In simple terms a worm is little more than a dumb, self replicating, repeating computer program that uses some mechanism (network, usb sticks, etc) to send copies of its self to other computer systems. A worms survival hinges on its ability to communicate with other computer systems and on its ability to gain entry into new uninfected computer systems. If it can’t do one or the other then it can’t spread and it will eventually die. If it can do both with relative success then it will likely survive for some time. The more hosts that a worm infects, the more potential hosts it can infect assuming that its method of gaining access isn’t patched before the host is infected.
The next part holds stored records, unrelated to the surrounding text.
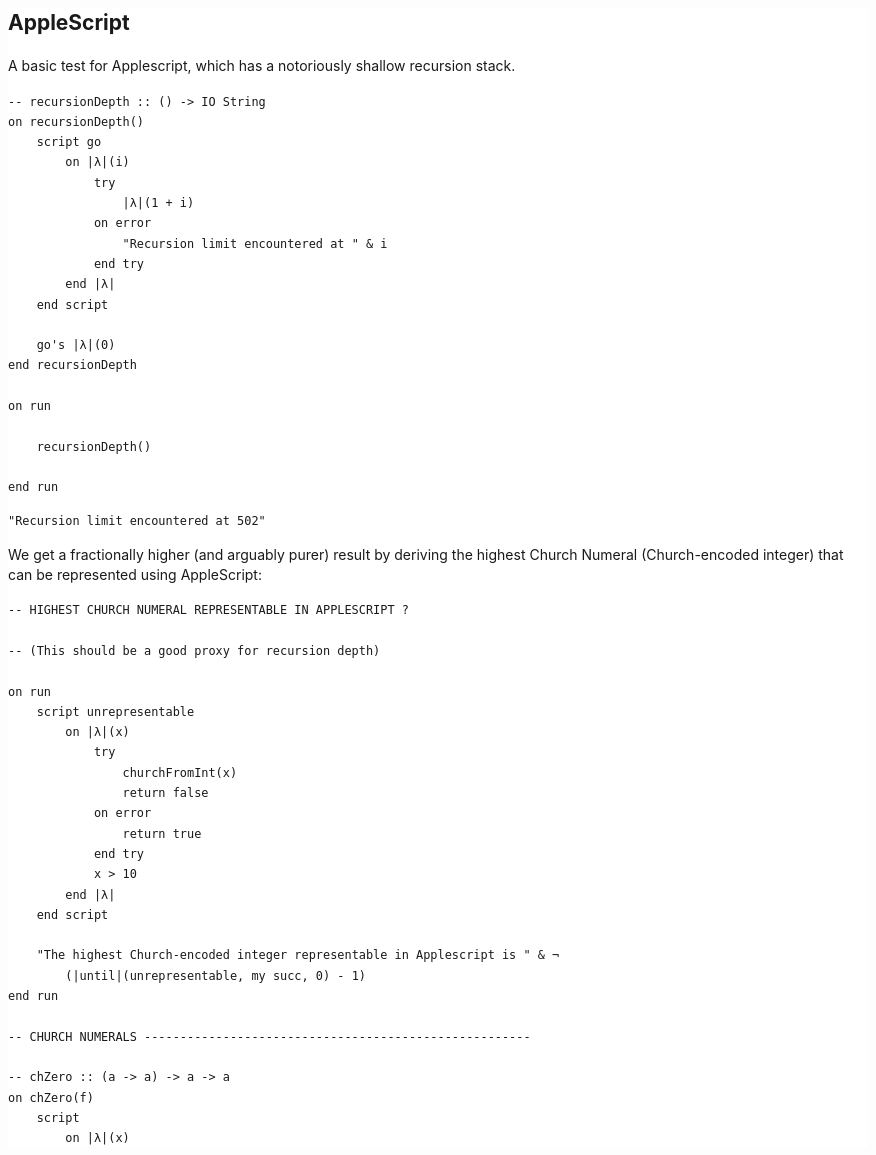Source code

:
 ```txt
```



## AppleScript

A basic test for Applescript, which has a notoriously shallow recursion stack.

```applescript
-- recursionDepth :: () -> IO String
on recursionDepth()
    script go
        on |λ|(i)
            try
                |λ|(1 + i)
            on error
                "Recursion limit encountered at " & i
            end try
        end |λ|
    end script

    go's |λ|(0)
end recursionDepth

on run

    recursionDepth()

end run
```

```txt
"Recursion limit encountered at 502"
```


We get a fractionally higher (and arguably purer) result by deriving the highest Church Numeral (Church-encoded integer) that can be represented using AppleScript:

```applescript
-- HIGHEST CHURCH NUMERAL REPRESENTABLE IN APPLESCRIPT ?

-- (This should be a good proxy for recursion depth)

on run
    script unrepresentable
        on |λ|(x)
            try
                churchFromInt(x)
                return false
            on error
                return true
            end try
            x > 10
        end |λ|
    end script

    "The highest Church-encoded integer representable in Applescript is " & ¬
        (|until|(unrepresentable, my succ, 0) - 1)
end run

-- CHURCH NUMERALS ------------------------------------------------------

-- chZero :: (a -> a) -> a -> a
on chZero(f)
    script
        on |λ|(x)
```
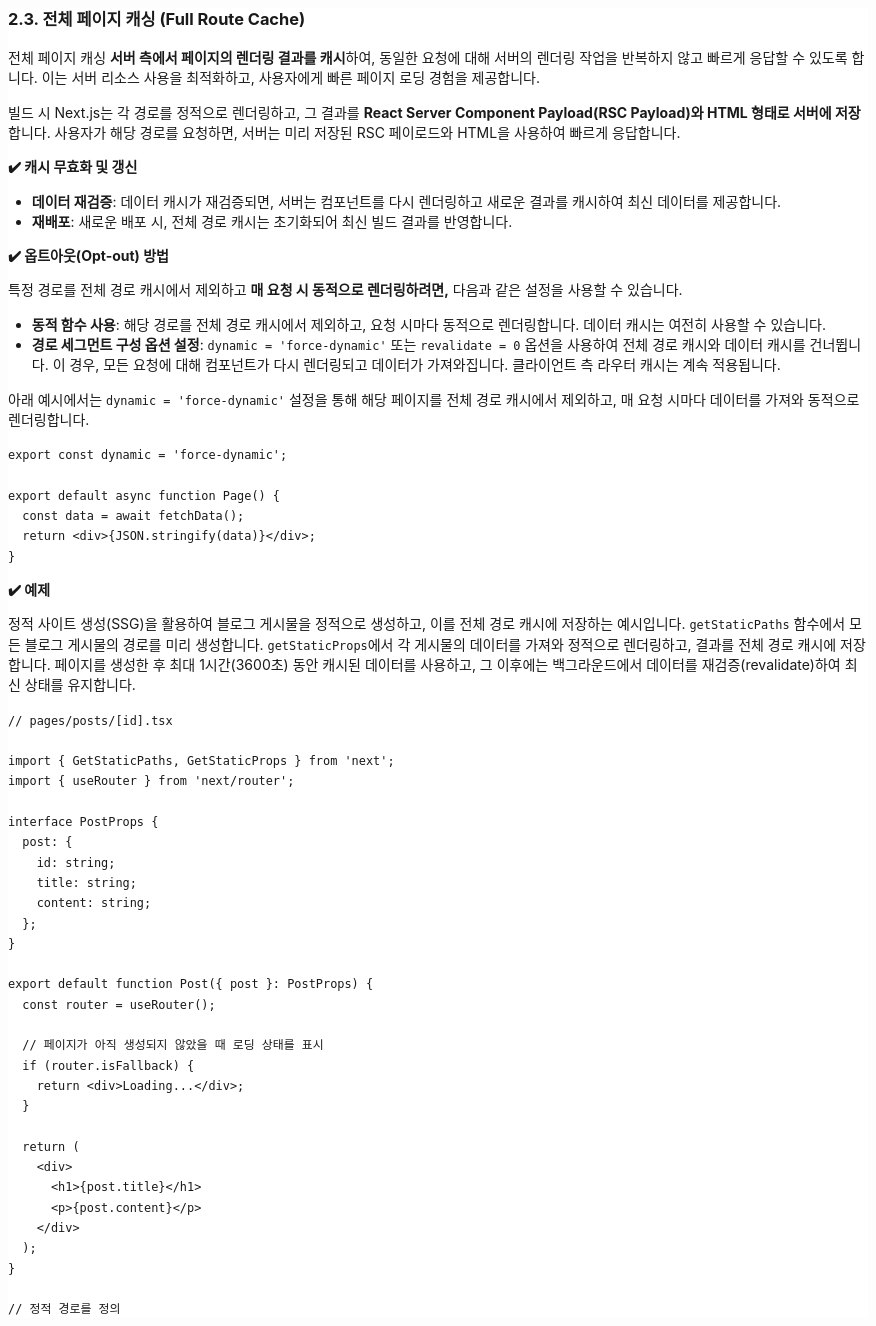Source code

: ### 2.3. 전체 페이지 캐싱 (Full Route Cache)

전체 페이지 캐싱 **서버 측에서 페이지의 렌더링 결과를 캐시**하여, 동일한 요청에 대해 서버의 렌더링 작업을 반복하지 않고 빠르게 응답할 수 있도록 합니다. 이는 서버 리소스 사용을 최적화하고, 사용자에게 빠른 페이지 로딩 경험을 제공합니다.

빌드 시 Next.js는 각 경로를 정적으로 렌더링하고, 그 결과를 **React Server Component Payload(RSC Payload)와 HTML 형태로 서버에 저장**합니다. 사용자가 해당 경로를 요청하면, 서버는 미리 저장된 RSC 페이로드와 HTML을 사용하여 빠르게 응답합니다. 

**✔️ 캐시 무효화 및 갱신**

- **데이터 재검증**: 데이터 캐시가 재검증되면, 서버는 컴포넌트를 다시 렌더링하고 새로운 결과를 캐시하여 최신 데이터를 제공합니다.
- **재배포**: 새로운 배포 시, 전체 경로 캐시는 초기화되어 최신 빌드 결과를 반영합니다.

**✔️ 옵트아웃(Opt-out) 방법**

특정 경로를 전체 경로 캐시에서 제외하고 **매 요청 시 동적으로 렌더링하려면,** 다음과 같은 설정을 사용할 수 있습니다.

- **동적 함수 사용**: 해당 경로를 전체 경로 캐시에서 제외하고, 요청 시마다 동적으로 렌더링합니다. 데이터 캐시는 여전히 사용할 수 있습니다.
- **경로 세그먼트 구성 옵션 설정**: `dynamic = 'force-dynamic'` 또는 `revalidate = 0` 옵션을 사용하여 전체 경로 캐시와 데이터 캐시를 건너뜁니다. 이 경우, 모든 요청에 대해 컴포넌트가 다시 렌더링되고 데이터가 가져와집니다. 클라이언트 측 라우터 캐시는 계속 적용됩니다.

아래 예시에서는 `dynamic = 'force-dynamic'` 설정을 통해 해당 페이지를 전체 경로 캐시에서 제외하고, 매 요청 시마다 데이터를 가져와 동적으로 렌더링합니다.

```tsx
export const dynamic = 'force-dynamic';

export default async function Page() {
  const data = await fetchData();
  return <div>{JSON.stringify(data)}</div>;
}
```

**✔️ 예제**

정적 사이트 생성(SSG)을 활용하여 블로그 게시물을 정적으로 생성하고, 이를 전체 경로 캐시에 저장하는 예시입니다.  `getStaticPaths` 함수에서 모든 블로그 게시물의 경로를 미리 생성합니다. `getStaticProps`에서 각 게시물의 데이터를 가져와 정적으로 렌더링하고, 결과를 전체 경로 캐시에 저장합니다. 페이지를 생성한 후 최대 1시간(3600초) 동안 캐시된 데이터를 사용하고, 그 이후에는 백그라운드에서 데이터를 재검증(revalidate)하여 최신 상태를 유지합니다.

```tsx
// pages/posts/[id].tsx

import { GetStaticPaths, GetStaticProps } from 'next';
import { useRouter } from 'next/router';

interface PostProps {
  post: {
    id: string;
    title: string;
    content: string;
  };
}

export default function Post({ post }: PostProps) {
  const router = useRouter();

  // 페이지가 아직 생성되지 않았을 때 로딩 상태를 표시
  if (router.isFallback) {
    return <div>Loading...</div>;
  }

  return (
    <div>
      <h1>{post.title}</h1>
      <p>{post.content}</p>
    </div>
  );
}

// 정적 경로를 정의
```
With that said, the not so obvious but highly effective way of defending against worms is to undergo an Advanced Penetration Test. The reality is that worms and hackers use the same techniques for gaining access to networked infrastructures. The primary difference is that a worm only has one method of attack and is restricted by its programming while a hacker is unrestricted and has many methods of attack. Therefore it is reasonably safe to say that if your network can stand up to an Advanced Penetration Test, then it can also resist a worm.
Lets use the Conficker C worm as an example of what I am talking about. On April 1st the Conficker C worm will enter its Domain Generation Algorithm. It will go out and download a new command and control file over HTTP, install that file, and then do god knows what. Conficker C is dependent on most networks allowing unrestricted outbound HTTP access.
In the last penetration test we (Netragard) did my team used a PDF document infected with a payload that was designed to establish an outbound connection back to our office over HTTP. Specifically, the PDF docment contained an exploit for a vulnerability in Adobe Acrobat. When the document was opened it injected connect back shellcode into memory of the victim’s computer system. That computer system then established a connection back to us over HTTP and we were able to tunnel back in over that connection to gain control over the victim’s system and eventually the network.
As a step toward remedation we recommended to our customer that they only allow authenticated and authorized outbound HTTP and HTTPS connections. They took that recommendation to heart and implimented controls to prevent those unauthorized connections. An unforseen result of our services is that our customer’s network disrupts Conficker’s communications channel. (Conficker relies on unrestricted oubound HTTP). Now, even if they have infected nodes on their network, those nodes will not be able to establish outbound HTTP connections to the command and control servers. Conficker on their network is mostly disarmed.